Ritrovo alle 8.30 puntuali. La coppia Zizzu e Luciano non si vede all’orizzonte: che sarà successo? C’è chi fa dell’ironia: sono già in panificio, proprio lì vicino e, in un paese di due anime, non facciamo fatica a ritrovarci.

Con delle ghiotte brioche appena sfornate e dei caffè brodaglia possiamo partire alla volta della zona, a poco più di 10 minuti d’auto, dei famosi castelli della Baviera, in particolare il Neuschwanstein che dicono abbia ispirato quello della Walt Disney.

Effettivamente il posto è da fiaba, e spunta anche il sole. Scegliamo di salire a piedi, incrociando carrozze e bus turistici, ma noi stoici non ci facciamo spaventare dal pontaron. Raggiungiamo le pendici del castello, foto di rito e poi il ponte da cui si gode la vista del castello in tutto il suo splendore.

Sempre a piedi scendiamo verso l’altro castello, Castello di Hohenschwangau, convinti di poter fare la visita con audioguida in italiano delle 11.30. Tutto full, c’è libero solo alle 12.30: poco male, il baule è ancora pieno di cibo e così improvvisiamo un picnic nel parcheggio.

Panze belle piene, la visita dura circa mezz’ora fra le stanze sontuose del piano della regina e quelle del re. Tutti a sognare di soggiornare qualche ora con un bel libro nel bovindo, conosciuto solo da maestra Letizia!

La cultura lascia spazio a un po’ di shopping nella carinissima cittadina di Füssen. Qualche bigliettino/cartolina, un cappellino e poi il botto di Letizia, che vince anche stavolta il premio “acquisto”, tornando a casa con un centrotavola per le quattro candele d’Avvento in ceramica, per somma gioia del Gigi. Giretto per le vie colorate, il castello e la chiesa principale, e c’è chi incalza per raggiungere il birrificio alle 16 del pomeriggio: come faremo a uscire vivi alle 22, orario di chiusura?! Infatti non ce la faremo, ma questa è un’altra storia!

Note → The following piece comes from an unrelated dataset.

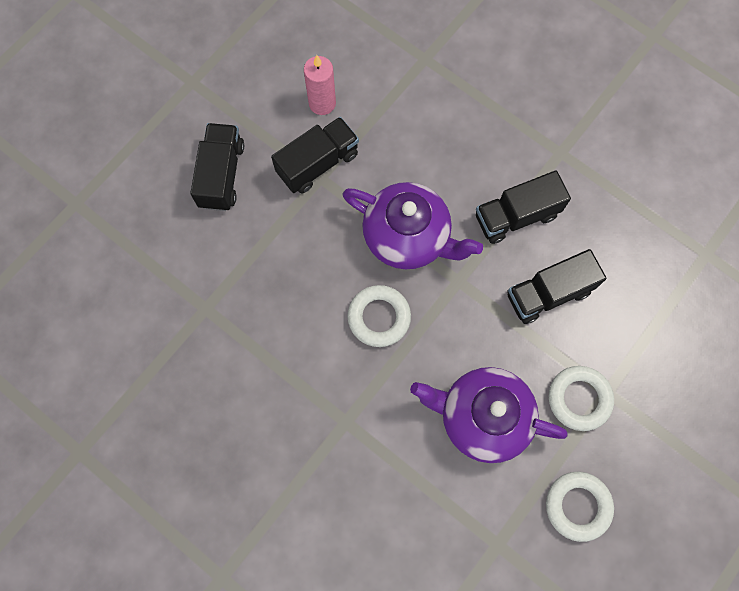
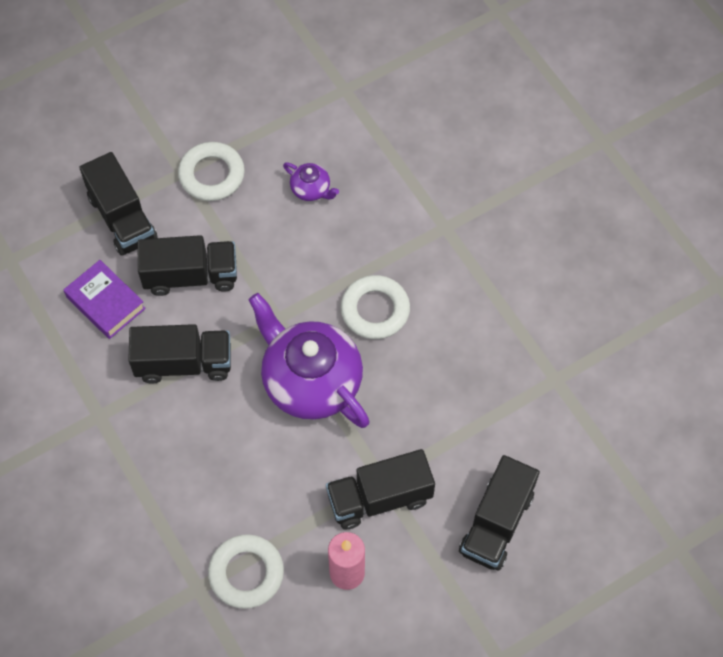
camera: 160 degrees left, 10 degrees down
purple teapot [410,367,568,463] -> purple teapot [283,162,339,201], size x0.43
white ring [546,472,614,542] -> white ring moved to [208,534,284,609]
none -> purple book [64,260,146,339]
none -> black truck [79,152,158,256]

Zanolo si dedica alle pratiche di scarico e carico fusti, mentre gli amici della Hyundai i30 — amici amici amici un c… — se ne vanno in hotel per una breve sosta con veloce cambio.

A tre minuti d’auto si trova questa piccola birreria in mezzo alla campagna bavarese. Veloci acquisti di svariate casse di birra mista e poi, alle 17, ci sediamo: la birreria è già piena di gente a far festa.

Con voracità ci abbuffiamo di brezel e taglieri, cercando almeno di “far fondo”, ordinando le prime birre. Lucianone, provato dalla stanchezza, non si tira comunque indietro, nonostante i numerosi e insistenti momenti alla Zanolo: “Dai Luciano, prendi qualcosa!”.

La serata prosegue e l’amico Herbert, che conosciamo e che abita da queste parti, ordina per tutti piatti misti di cibo da condividere.

Fra birre bionde, rosse, la selezione di Natale e le pance che scoppiano, la serata prende la piega da Oktoberfest.

La birra scorre a fiumi, ma anche amari alle erbe, grappa al pino mugo con le pigne dello Scalorbi e finale di Anton, il proprietario della birreria, che ci chiede perché non assaggiamo anche la Weiss, quando ormai avevamo quasi messo tutti la giacca! Di acqua non se ne è vista, ma non potevamo certo fare brutta figura: e alla sesta birra media di Zanolo figurarsi se Marcolini non accetta la sfida!

La Maria Hilfer ci ha stupiti positivamente, insieme alla gentilezza dei proprietari, che praticamente ci hanno offerto la serata.

Il tragitto verso l’hotel è breve e siamo ancora abbastanza allegri per provare il pulisci/lucida scarpe dell’hotel.

Poi ci salutiamo, decisamente provati, sperando in una notte con una buona digestione!